A friend of mine describes the contemporary intellectual climate as “nihilism without the abyss.” To Nietzsche’s credit, he recognized that you cannot have the one without the other. The reason many others, in his day and ours, fail to recognize this is attributable in large part to Immanuel Kant, whom Nietzsche called “the great delayer.” Kant taught that morality is the one fact of reason and that we, who are otherwise autonomous, are commanded to obedience. Morality is derived not from revelation, nor from tradition, nor from nature, nor from the purposes of history, but from reason alone. As George Grant notes, “The view of traditional philosophy and religion is that justice is the overriding order which we do not measure and define, but in terms of which we are measured and defined.” But thanks to Kant, this is now reversed. There are no moral facts but only what we call our “values,” and our “values” are the interpretations that we will to impose upon facts.

Traditional notions of justice assumed moral facts, not artifacts of human creation. Nietzsche recognized that an abandonment of that assumption entailed an abandonment of justice and every other statement of moral meaning. “Because of the brilliance of Kant’s delaying tactics,” Grant writes, “men were held from seeing that [the modern idea of] justice was secularized survival of an archaic Christianity, and the absolute commands were simply the man-made ‘values’ of an era we have transcended.” Grant believes that at least some eyes are now beginning to be opened by evidence that modern exercises of power refuse to stay within the limits of our insubstantial notions of justice.

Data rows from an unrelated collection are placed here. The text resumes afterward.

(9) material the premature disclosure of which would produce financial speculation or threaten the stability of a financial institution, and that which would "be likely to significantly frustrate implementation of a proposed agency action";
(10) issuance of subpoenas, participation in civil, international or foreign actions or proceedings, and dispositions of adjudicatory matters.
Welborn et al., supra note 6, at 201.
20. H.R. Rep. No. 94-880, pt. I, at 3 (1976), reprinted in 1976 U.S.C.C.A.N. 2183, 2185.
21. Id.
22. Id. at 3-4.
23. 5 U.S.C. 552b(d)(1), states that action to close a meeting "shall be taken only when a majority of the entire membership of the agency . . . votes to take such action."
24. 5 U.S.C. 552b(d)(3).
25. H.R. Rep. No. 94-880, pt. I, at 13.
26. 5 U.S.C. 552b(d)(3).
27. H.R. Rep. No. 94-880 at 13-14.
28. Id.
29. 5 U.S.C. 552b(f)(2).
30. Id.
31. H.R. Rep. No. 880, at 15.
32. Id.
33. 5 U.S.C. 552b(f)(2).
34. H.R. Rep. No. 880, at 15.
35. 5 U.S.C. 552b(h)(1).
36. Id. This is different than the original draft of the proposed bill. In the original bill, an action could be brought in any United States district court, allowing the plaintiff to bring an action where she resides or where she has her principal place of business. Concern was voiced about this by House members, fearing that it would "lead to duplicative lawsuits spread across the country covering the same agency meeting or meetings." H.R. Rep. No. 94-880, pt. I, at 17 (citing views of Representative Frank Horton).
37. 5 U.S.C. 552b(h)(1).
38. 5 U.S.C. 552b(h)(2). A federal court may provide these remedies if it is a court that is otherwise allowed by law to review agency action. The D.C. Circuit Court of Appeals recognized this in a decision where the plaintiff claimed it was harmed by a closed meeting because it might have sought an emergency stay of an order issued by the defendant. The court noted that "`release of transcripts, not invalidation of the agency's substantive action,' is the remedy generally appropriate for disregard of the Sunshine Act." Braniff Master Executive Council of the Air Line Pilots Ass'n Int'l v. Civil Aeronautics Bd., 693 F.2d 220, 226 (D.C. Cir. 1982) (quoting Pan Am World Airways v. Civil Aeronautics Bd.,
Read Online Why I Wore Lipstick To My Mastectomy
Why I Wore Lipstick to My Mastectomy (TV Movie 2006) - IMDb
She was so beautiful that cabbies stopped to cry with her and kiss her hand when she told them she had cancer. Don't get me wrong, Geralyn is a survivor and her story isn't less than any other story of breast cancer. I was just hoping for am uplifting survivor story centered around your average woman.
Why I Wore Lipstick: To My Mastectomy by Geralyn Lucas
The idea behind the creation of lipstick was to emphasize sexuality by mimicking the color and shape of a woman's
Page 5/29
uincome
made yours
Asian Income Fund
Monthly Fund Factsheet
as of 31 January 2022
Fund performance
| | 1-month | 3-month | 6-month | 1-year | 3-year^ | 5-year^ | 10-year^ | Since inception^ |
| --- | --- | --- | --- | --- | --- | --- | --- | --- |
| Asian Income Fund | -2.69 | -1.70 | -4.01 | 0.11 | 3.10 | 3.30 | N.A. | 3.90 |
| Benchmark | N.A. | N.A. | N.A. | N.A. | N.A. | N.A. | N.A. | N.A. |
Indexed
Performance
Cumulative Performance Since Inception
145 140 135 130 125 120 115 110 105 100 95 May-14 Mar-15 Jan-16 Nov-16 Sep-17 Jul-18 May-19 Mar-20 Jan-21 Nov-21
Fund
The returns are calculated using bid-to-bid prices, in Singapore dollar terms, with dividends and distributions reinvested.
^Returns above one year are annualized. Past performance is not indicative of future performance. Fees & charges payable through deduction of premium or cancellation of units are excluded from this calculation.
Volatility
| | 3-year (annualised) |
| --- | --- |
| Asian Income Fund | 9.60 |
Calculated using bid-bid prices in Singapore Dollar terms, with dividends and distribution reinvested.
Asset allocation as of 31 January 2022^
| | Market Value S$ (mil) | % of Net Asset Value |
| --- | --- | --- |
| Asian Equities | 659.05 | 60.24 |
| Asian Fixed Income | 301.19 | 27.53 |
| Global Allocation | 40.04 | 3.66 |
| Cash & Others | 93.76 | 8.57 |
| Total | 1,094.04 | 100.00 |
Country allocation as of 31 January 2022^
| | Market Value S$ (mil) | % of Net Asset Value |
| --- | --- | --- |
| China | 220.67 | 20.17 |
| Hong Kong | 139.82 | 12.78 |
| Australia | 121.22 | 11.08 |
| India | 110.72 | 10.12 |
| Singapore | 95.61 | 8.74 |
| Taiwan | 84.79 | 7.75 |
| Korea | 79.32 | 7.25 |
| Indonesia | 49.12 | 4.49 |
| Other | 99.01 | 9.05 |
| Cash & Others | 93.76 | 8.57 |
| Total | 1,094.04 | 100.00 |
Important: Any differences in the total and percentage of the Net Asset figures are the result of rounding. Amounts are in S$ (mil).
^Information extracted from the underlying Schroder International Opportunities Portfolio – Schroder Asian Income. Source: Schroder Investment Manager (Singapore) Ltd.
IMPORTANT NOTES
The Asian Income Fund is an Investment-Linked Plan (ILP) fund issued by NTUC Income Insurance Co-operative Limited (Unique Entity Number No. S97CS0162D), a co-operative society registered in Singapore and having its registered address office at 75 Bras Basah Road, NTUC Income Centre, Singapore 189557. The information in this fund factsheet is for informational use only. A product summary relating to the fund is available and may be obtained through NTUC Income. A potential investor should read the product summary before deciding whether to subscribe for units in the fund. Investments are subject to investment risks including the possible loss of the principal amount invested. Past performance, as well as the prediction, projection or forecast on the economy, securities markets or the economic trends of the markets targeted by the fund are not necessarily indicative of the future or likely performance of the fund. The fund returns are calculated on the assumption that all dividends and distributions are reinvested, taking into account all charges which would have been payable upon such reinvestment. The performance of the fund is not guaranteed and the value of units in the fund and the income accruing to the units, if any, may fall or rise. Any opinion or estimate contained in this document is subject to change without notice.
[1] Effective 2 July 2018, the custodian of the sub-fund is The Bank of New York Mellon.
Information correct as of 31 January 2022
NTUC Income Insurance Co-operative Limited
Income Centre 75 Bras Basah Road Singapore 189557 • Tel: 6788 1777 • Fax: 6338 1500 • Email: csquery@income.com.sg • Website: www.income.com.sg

The 1973 Roe v. Wade decision on abortion, he suggests, is such an evidence. “The need to justify modern liberal justice has been kept in the wings of our English-speaking drama by our power and the strengths of our tradition. In such events as the decision on abortion it begins to walk upon the stage. To put the matter simply: if ‘species’ is an historical concept and we are a species whose origin and existence can be explained in terms of mechanical necessity and chance, living on a planet which also can be explained in such terms, what requires us to live together according to the principles of equal justice?”

Nietzsche knew the answer: Nothing, absolutely nothing at all. In his twisted genius he unblinkingly saw the abyss—a world in which we cannot debate moral truths but can only count moral opinions. In this world we subscribe to the “value” that all opinions count equally. But there is no reason why the stronger and the smarter should continue to be constrained by such a “value” that is obviously not in their interest. In other words, the moral argument for equality is undone by the assumed equality of all moral arguments.

The author of English-Speaking Justice ends on the note that it is “improbable” that our culture will find a remedy for its undoing. Of course he may be right. But, although it is almost a century late, and it is not a remedy, it could be the beginning of the search for a remedy if today we were to acknowledge Nietzsche’s truth.

RICHARD JOHN NEUHAUS2Pastor Neuhaus is editor of The Religion & Society Report.